Write only the count of lines that hold the word "sinusitis" in the listing.

§ SUPPLIED DATA:

_ _ _ _ _ _ _

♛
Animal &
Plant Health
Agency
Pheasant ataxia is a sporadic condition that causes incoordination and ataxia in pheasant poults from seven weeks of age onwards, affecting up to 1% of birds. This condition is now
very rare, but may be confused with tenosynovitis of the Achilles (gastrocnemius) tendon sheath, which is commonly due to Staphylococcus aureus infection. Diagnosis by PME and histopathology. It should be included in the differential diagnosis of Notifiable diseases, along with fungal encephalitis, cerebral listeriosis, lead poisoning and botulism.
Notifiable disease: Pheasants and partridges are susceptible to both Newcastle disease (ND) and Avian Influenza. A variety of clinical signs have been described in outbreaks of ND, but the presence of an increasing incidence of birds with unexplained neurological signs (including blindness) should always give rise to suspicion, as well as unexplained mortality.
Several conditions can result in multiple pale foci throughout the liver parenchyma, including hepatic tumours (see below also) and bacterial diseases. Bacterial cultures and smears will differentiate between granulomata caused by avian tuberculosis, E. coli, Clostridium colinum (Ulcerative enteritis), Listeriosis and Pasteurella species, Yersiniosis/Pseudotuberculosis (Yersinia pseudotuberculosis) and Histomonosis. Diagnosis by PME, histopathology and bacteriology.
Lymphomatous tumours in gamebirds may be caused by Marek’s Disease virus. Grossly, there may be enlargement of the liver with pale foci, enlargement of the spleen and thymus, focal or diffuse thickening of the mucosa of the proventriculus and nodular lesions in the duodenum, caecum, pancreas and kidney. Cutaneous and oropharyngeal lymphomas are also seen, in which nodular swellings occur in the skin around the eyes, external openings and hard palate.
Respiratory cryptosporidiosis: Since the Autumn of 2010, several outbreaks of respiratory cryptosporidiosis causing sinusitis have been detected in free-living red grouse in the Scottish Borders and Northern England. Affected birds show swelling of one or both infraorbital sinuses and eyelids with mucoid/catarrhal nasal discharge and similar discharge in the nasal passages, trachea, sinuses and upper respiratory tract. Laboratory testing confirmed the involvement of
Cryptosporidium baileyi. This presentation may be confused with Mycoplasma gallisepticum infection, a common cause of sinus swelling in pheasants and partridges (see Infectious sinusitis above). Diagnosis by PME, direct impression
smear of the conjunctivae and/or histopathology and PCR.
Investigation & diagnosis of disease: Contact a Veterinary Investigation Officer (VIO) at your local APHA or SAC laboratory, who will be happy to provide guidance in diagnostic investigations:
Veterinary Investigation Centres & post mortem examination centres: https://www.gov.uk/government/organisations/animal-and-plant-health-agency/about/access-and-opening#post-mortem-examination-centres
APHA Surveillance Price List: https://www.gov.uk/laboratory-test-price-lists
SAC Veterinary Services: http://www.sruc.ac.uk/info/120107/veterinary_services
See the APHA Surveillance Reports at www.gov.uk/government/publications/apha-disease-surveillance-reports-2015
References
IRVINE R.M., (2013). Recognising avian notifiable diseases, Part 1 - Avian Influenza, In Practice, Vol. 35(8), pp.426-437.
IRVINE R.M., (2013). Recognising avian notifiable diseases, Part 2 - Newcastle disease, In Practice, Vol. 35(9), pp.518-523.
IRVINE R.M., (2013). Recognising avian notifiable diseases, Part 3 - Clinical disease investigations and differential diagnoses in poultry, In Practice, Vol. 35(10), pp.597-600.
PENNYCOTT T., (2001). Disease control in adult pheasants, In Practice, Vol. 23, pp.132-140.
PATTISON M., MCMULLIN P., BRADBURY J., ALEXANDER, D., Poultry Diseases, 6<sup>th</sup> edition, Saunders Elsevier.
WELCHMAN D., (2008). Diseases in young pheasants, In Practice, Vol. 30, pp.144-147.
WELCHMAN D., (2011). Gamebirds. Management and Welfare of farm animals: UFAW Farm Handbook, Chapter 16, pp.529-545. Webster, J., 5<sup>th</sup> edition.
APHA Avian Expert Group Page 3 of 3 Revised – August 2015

_ _ _ _ _ _ _

§ ANSWER TO THE EXERCISE:
2